LEO: Softcheque brings up a sense of tangible nostalgia … good memories of bands I heard in the ’70s and ’80s that operated outside of pop music (and eventually became legendary): Peter Gabriel, Kate Bush, Tangerine Dream, Cocteau Twins, Brian Eno, Talking Heads, Laurie Anderson, Can. Those bands can make you feel like, “This is what the future will sound like!” Do you feel like the band is part of a “modern music” or “futuristic” tradition?
Dane Waters: Though I find an irresistible allure in the future, I think we try to be in the moment in order to get there. Being a subconscious synthesis of multiple styles from the past/present, we couldn’t exist without them. So rather than futuristic, I think we’re going for more of an “outside the frame of time” feel. Plus, I think our best music is what we’re about to make next.
LEO: Despite mentioning the other bands above, you have a sound that is unique. You guys have worked together on many different projects. What made Softcheque develop into its own beast? When did you decide to make a full-length album?
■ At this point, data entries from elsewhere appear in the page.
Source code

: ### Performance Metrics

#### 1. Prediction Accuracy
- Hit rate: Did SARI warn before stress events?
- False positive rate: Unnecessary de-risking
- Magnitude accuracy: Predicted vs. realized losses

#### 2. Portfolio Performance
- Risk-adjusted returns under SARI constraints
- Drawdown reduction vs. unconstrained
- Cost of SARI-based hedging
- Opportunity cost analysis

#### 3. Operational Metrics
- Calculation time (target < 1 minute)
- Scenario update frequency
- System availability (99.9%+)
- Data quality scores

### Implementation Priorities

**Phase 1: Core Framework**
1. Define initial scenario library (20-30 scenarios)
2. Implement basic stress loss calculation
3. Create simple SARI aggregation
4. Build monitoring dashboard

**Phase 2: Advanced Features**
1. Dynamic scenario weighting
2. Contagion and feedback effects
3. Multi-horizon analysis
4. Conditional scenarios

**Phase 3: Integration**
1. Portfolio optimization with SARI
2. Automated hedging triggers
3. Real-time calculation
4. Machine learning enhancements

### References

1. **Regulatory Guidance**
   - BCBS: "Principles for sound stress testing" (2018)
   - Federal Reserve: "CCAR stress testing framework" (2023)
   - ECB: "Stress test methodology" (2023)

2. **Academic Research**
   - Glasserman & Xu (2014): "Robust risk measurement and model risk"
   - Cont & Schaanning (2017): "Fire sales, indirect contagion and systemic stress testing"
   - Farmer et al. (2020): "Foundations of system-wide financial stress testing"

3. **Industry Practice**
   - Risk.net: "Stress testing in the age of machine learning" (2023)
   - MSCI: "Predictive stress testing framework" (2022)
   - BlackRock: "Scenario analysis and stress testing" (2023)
DW: I wanted to write songs I was in love with, both musically and lyrically. I especially wanted to sing them, because singing makes me happier than anything. Alan had been in Sapat with me, and I knew that he would know exactly how to complement the sounds I was going for. Thinking of drum parts does not come naturally to me, so that’s where Warren comes in. Both Warren and Alan are multi-instrumentalists, allowing us a wider range of possible sounds. As far as the decision to make an album, with the number of songs we had, it was the next logical step. We all share an intense commitment to seeing where this project will take us.
LEO: Sorry to throw out the difficult “influences” question, but ... who/what helps you make your music?
DW: Renaissance part-harmonies, languages, nature, people who stay true to themselves, Klein bottles.
LEO: The production techniques and atmospheres on your new album, Misericord, are very clear and human sounding. It sounds like a band working together in a common space … not aggressively assembled on computers or overly “fixed.”
DW: Warren has a background in recording, so we had the resources to do it ourselves, however humbly. We kept the process simple and pure to retain the integrity and immediacy of the songs without relying on studio gimmicks.
LEO: You all have experience playing all kinds of music (from opera to pure sound experiments). Does 21st century classical music inform your songwriting process?
DW: I’d say that it’s still in the mix, but functions to a much lesser degree. I still use theory to write the harmonies, but rarely notate the songs. They’re in our heads and this is very liberating. Most of the time, Alan or I will bring in songs and we hammer out the details pretty democratically.
LEO: Why does Louisville have so many great avant-garde and experimental bands? It’s like Berlin in 1977 around here.
DW: Low rent = leisure time? Or perhaps it’s just that Louisvillians love music and sound. I think it is a kind of zeitgeist. If one of our friends is in one cool project, they’re usually in at least two or three more. We just can’t get enough.
LEO: So what is the “sound of right now”… and, perhaps, 50 years from now?
DW: The sound of right now is an overgrown garden teeming with life and history and Wunderkammers.
LEO: Misericord — um, mercy seat or knife?
LEO: If a person was going to ask you a question in an interview, what would that question be?
DW: T’es un oiseau complètement libre. Comment ça se fait pour toi?
Softcheque plays on Friday, July 22, at Cahoots at 9 p.m.